Sa réponse me stupéfie dans sa simplicité : "Ce n'est pas un gardien, Si Toubib ! Il est à ton service ! Et si tu avais soif pendant la nuit, qui d'autre te donnerait à boire ?"


Mon fantôme était donc tout bonnement un des serviteurs du caïd, sans doute changé à intervalles fixes, chargé de répondre à tout appel de ma part.


Alors, les jours suivants, au gré des débordements de ma vessie surmenée, j'ai retrouvé chaque nuit mes fantômes fidèles... et souvent je leur ai dit quelques mots ou offert une cigarette... et mes insomnies ont disparu.


Ces tournées, en toute saison, étaient de véritables épreuves d'endurance... digestive en particulier. Et de retour au centre, je m'imposais en général une diète presque complète pendant quarante-huit heures, mais absolue en ce qui concernait le thé à la menthe dont je me sentais parfois tellement saturé que j'en arrivais à promettre un ou deux jours de congé à Mohamed s'il parvenait à nous en dispenser. Il n'a guère profité de ma générosité, mon brave infirmier... Toute sa diplomatie a le plus souvent échoué devant les usages !


Mais ces déplacements étaient souvent émaillés d'aventures curieuses et parfois très amusantes.


En été, je m'arrangeais toujours pour que la tournée s'arrête au moins une fois chez le caïd Abdelkader : son cuisinier préparait parfaitement bien certains plats, en particulier le Gaschouch (1) et, surtout, son jardin recelait un trésor inestimable !

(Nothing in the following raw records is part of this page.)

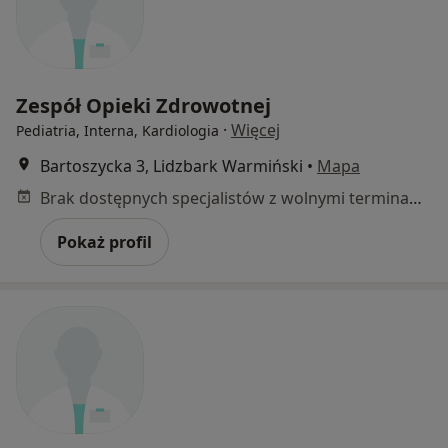
Zespół Opieki Zdrowotnej
·
Więcej
Pediatria, Interna, Kardiologia
Bartoszycka 3, Lidzbark Warmiński
•
Mapa
Brak dostępnych specjalistów z wolnymi terminami w tym centrum medycznym.
Pokaż profil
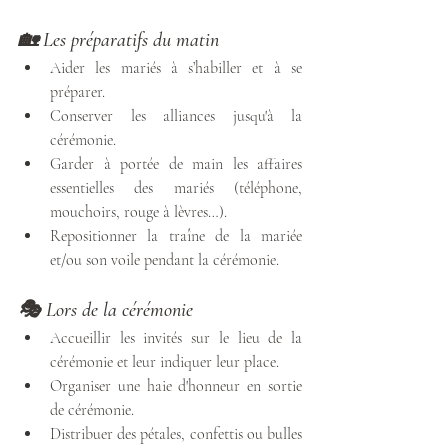
🏡 Les préparatifs du matin
Aider les mariés à s’habiller et à se 
préparer.
Conserver les alliances jusqu'à la 
cérémonie.
Garder à portée de main les affaires 
essentielles des mariés (téléphone, 
mouchoirs, rouge à lèvres…).
Repositionner la traîne de la mariée 
et/ou son voile pendant la cérémonie.
🎭 Lors de la cérémonie
Accueillir les invités sur le lieu de la 
cérémonie et leur indiquer leur place.
Organiser une haie d'honneur en sortie 
de cérémonie.
Distribuer des pétales, confettis ou bulles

Au fond de ce jardin, une sorte de tunnel en pente douce menait à une grotte profonde et fraîche où nous déjeunions pendant que le soleil brûlait le "bled" et où nous faisions la sieste en attendant que le soleil baisse un peu sur l'horizon pour continuer notre route.


Et un jour, un peu avant d'arriver à Reggane, nous nous arrêtons à Tilouline... et nous n'y trouvons personne ! Quelques poules picorent de ci, de là. Une chèvre détachée passe. Et nous finissons par trouver une vieille aveugle accroupie à l'ombre, au pied d'un mur.


"Tout le monde est au jardin ! Nous avons les sauterelles ! "


Mohamed et moi avançons un peu vers la petite palmeraie. Personne ne vient à notre rencontre ! Tous les habitants, petits et grands, jeunes et vieux, ramassent à pleines mains les sauterelles qui recouvrent complètement les palmes qui ploient sous cette charge anormale.


Faute de patients, nous nous mettons donc au travail et nous récoltons nos sauterelles à pleins sacs.


Et le soir, chez le caïd, la conversation porte uniquement sur ce fléau. On nous félicite d'avoir participé à la lutte... et on nous en sert, en guise de "zakouskis" avec l'inévitable thé à la menthe, un magnifique plat de sauterelles frites, relevées d'une sauce fort épicée.

 


(1) Poitrine de mouton grillée sur la braise.